Below is a listing from which only part is wanted; return exactly the lines from the one with "of human glioma" up to and including the one with "non-Hodgkin's type, High".
(Information supplied)
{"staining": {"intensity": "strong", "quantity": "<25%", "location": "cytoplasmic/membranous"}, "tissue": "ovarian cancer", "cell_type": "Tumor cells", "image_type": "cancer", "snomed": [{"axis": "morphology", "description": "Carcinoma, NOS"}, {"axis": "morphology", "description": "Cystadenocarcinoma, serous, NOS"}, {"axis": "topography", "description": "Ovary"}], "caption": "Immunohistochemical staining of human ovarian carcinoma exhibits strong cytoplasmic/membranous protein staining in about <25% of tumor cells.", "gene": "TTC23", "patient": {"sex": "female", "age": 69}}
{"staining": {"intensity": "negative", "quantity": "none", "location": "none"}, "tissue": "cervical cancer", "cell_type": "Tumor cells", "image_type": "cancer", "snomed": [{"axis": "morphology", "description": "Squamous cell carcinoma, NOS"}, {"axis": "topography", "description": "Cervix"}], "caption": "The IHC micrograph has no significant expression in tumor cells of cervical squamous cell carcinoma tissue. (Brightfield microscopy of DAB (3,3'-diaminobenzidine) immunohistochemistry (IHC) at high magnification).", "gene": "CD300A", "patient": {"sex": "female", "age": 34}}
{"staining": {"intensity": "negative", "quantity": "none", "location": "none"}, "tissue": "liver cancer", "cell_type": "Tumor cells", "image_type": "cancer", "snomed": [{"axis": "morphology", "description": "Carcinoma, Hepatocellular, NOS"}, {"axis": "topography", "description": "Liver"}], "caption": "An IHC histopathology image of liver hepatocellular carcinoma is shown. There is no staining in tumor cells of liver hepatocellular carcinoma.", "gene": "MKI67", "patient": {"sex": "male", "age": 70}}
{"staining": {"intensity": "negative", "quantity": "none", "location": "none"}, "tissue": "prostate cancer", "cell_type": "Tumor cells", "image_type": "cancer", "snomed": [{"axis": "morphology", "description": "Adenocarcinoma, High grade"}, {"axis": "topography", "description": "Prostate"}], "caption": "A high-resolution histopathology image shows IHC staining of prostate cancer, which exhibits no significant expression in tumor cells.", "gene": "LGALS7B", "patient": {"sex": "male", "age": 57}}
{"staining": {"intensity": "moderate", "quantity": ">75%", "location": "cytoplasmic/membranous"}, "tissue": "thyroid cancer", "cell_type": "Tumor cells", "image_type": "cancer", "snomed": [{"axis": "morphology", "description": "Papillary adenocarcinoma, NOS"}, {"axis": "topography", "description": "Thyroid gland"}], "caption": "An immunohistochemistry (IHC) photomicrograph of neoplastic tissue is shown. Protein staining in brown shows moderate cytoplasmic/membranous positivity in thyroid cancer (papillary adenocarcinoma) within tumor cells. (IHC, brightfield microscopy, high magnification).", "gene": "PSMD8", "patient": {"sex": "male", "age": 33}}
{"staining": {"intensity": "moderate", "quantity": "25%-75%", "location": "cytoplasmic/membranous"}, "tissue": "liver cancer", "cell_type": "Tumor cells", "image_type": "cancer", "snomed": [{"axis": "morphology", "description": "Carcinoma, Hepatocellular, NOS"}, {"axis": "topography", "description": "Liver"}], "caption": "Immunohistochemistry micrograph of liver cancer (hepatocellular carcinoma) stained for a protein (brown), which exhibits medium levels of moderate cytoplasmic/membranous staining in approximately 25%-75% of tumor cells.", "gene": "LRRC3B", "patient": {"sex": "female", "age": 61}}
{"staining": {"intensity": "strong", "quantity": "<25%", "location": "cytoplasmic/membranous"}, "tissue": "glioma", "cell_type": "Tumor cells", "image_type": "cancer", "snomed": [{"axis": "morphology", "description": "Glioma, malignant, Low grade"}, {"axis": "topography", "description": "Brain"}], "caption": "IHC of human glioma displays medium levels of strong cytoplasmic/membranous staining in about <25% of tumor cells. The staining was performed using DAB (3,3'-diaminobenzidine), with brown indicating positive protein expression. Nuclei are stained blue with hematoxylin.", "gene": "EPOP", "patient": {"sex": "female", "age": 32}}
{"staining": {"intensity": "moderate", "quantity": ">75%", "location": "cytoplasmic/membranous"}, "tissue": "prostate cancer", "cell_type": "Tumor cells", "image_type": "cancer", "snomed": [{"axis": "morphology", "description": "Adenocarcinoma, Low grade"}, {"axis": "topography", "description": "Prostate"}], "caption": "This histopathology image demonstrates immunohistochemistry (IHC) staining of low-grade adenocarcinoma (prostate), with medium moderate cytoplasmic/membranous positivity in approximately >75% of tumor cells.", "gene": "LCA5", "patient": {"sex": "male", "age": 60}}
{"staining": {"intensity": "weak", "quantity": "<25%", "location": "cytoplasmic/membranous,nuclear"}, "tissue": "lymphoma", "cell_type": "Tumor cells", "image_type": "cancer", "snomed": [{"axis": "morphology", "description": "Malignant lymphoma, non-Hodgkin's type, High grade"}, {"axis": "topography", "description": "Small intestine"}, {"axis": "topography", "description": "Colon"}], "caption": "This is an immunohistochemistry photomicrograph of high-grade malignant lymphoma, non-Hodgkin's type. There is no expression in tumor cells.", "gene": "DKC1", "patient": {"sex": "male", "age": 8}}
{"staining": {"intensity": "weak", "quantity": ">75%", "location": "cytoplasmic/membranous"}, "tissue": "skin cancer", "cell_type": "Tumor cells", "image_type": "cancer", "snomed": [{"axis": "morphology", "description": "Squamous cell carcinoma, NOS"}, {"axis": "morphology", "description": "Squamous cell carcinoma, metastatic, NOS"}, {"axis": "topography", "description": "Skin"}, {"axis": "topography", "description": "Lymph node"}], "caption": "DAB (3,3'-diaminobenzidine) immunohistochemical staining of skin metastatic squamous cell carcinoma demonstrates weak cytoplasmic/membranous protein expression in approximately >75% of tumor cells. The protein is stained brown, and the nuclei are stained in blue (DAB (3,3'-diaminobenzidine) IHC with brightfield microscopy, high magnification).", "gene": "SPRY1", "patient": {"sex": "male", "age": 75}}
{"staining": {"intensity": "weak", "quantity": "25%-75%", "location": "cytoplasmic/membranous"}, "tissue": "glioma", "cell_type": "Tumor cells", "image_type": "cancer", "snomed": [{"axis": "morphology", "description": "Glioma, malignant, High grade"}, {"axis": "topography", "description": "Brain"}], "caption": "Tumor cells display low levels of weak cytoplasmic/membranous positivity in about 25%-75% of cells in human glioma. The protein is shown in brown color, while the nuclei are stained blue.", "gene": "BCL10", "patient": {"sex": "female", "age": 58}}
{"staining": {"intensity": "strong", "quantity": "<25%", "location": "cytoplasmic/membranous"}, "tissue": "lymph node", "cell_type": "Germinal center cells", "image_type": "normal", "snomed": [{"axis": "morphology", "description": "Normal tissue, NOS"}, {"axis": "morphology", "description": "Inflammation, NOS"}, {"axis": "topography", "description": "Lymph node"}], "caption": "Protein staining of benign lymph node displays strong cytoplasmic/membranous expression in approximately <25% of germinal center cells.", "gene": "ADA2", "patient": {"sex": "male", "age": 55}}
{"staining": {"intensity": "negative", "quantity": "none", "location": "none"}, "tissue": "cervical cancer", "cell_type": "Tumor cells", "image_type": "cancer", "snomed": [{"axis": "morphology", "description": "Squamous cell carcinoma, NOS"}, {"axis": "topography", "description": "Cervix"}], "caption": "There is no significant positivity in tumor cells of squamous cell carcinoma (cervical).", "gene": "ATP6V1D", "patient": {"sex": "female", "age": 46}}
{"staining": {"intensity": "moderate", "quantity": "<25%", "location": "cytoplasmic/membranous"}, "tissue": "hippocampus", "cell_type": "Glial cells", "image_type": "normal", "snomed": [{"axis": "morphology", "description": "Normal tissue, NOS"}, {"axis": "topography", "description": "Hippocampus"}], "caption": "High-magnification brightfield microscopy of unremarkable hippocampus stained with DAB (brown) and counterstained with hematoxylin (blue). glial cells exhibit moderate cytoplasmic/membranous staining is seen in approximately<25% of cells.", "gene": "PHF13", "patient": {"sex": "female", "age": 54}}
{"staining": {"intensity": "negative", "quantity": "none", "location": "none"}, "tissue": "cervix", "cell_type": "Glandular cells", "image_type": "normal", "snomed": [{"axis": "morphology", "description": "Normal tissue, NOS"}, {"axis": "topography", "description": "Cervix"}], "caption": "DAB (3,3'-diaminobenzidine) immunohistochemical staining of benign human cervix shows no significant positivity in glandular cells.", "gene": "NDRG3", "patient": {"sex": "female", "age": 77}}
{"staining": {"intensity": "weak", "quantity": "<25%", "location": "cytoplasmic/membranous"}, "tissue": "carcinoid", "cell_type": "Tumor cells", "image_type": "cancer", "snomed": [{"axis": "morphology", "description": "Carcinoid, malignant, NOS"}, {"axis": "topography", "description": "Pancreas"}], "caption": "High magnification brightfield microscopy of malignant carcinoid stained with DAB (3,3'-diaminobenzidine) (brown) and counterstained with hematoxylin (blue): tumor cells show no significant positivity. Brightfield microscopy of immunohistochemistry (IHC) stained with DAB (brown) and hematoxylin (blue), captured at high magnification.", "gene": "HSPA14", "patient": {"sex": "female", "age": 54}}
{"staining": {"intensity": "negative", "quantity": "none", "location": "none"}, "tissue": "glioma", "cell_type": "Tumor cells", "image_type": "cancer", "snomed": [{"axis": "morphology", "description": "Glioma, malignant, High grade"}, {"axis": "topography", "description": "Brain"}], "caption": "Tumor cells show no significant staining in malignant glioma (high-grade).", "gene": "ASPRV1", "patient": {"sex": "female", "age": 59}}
(End Information supplied)
Response to the task:
{"staining": {"intensity": "strong", "quantity": "<25%", "location": "cytoplasmic/membranous"}, "tissue": "glioma", "cell_type": "Tumor cells", "image_type": "cancer", "snomed": [{"axis": "morphology", "description": "Glioma, malignant, Low grade"}, {"axis": "topography", "description": "Brain"}], "caption": "IHC of human glioma displays medium levels of strong cytoplasmic/membranous staining in about <25% of tumor cells. The staining was performed using DAB (3,3'-diaminobenzidine), with brown indicating positive protein expression. Nuclei are stained blue with hematoxylin.", "gene": "EPOP", "patient": {"sex": "female", "age": 32}}
{"staining": {"intensity": "moderate", "quantity": ">75%", "location": "cytoplasmic/membranous"}, "tissue": "prostate cancer", "cell_type": "Tumor cells", "image_type": "cancer", "snomed": [{"axis": "morphology", "description": "Adenocarcinoma, Low grade"}, {"axis": "topography", "description": "Prostate"}], "caption": "This histopathology image demonstrates immunohistochemistry (IHC) staining of low-grade adenocarcinoma (prostate), with medium moderate cytoplasmic/membranous positivity in approximately >75% of tumor cells.", "gene": "LCA5", "patient": {"sex": "male", "age": 60}}
{"staining": {"intensity": "weak", "quantity": "<25%", "location": "cytoplasmic/membranous,nuclear"}, "tissue": "lymphoma", "cell_type": "Tumor cells", "image_type": "cancer", "snomed": [{"axis": "morphology", "description": "Malignant lymphoma, non-Hodgkin's type, High grade"}, {"axis": "topography", "description": "Small intestine"}, {"axis": "topography", "description": "Colon"}], "caption": "This is an immunohistochemistry photomicrograph of high-grade malignant lymphoma, non-Hodgkin's type. There is no expression in tumor cells.", "gene": "DKC1", "patient": {"sex": "male", "age": 8}}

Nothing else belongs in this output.